> _Records supplied_
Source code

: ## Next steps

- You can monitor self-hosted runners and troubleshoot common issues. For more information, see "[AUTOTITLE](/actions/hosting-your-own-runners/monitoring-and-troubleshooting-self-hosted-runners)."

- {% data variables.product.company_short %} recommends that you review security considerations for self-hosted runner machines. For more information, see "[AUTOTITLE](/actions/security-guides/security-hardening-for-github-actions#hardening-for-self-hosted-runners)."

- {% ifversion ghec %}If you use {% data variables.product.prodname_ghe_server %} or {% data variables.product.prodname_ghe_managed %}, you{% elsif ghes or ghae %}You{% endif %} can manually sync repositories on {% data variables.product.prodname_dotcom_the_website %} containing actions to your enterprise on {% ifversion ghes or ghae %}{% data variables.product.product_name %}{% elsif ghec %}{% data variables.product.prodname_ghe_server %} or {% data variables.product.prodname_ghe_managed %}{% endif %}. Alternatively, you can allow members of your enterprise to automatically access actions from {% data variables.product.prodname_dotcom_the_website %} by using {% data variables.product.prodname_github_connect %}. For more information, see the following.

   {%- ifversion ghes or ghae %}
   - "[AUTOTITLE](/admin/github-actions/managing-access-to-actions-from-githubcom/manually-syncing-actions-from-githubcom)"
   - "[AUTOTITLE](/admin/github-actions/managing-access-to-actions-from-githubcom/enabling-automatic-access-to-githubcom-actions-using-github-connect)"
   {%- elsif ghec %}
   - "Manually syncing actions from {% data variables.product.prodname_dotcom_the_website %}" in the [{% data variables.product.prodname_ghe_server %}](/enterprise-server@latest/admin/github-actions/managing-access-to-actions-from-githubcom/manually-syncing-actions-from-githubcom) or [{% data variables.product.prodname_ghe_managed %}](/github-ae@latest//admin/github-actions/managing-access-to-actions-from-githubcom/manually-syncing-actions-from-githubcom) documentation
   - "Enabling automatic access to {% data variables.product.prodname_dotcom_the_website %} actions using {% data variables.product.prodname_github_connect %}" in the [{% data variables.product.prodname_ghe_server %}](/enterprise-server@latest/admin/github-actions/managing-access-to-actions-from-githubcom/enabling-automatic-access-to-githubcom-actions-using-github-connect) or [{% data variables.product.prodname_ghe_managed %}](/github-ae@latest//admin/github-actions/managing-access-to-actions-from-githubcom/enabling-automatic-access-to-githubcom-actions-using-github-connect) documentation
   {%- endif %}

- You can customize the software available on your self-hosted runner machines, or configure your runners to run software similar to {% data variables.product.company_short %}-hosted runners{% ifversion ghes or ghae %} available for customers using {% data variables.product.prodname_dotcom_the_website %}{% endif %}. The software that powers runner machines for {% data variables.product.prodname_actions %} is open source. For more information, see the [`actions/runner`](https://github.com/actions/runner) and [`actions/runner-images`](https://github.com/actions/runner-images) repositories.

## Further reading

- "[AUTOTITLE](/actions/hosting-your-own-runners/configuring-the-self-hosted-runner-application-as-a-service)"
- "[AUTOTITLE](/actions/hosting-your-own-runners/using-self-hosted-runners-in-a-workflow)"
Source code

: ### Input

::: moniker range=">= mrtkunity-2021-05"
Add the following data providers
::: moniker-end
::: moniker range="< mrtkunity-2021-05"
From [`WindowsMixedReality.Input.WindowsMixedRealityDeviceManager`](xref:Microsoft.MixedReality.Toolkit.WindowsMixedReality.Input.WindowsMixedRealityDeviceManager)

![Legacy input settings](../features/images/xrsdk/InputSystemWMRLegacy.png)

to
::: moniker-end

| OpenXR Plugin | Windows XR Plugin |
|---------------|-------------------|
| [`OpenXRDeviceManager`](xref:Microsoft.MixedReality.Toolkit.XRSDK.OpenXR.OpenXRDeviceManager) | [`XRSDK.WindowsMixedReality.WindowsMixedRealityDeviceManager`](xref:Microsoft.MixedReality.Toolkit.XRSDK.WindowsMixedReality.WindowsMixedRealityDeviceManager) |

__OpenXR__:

> _Task brief_
How many lines of the listing contain the string "xref"? Give only the number.

> _Answer to this exercise_
2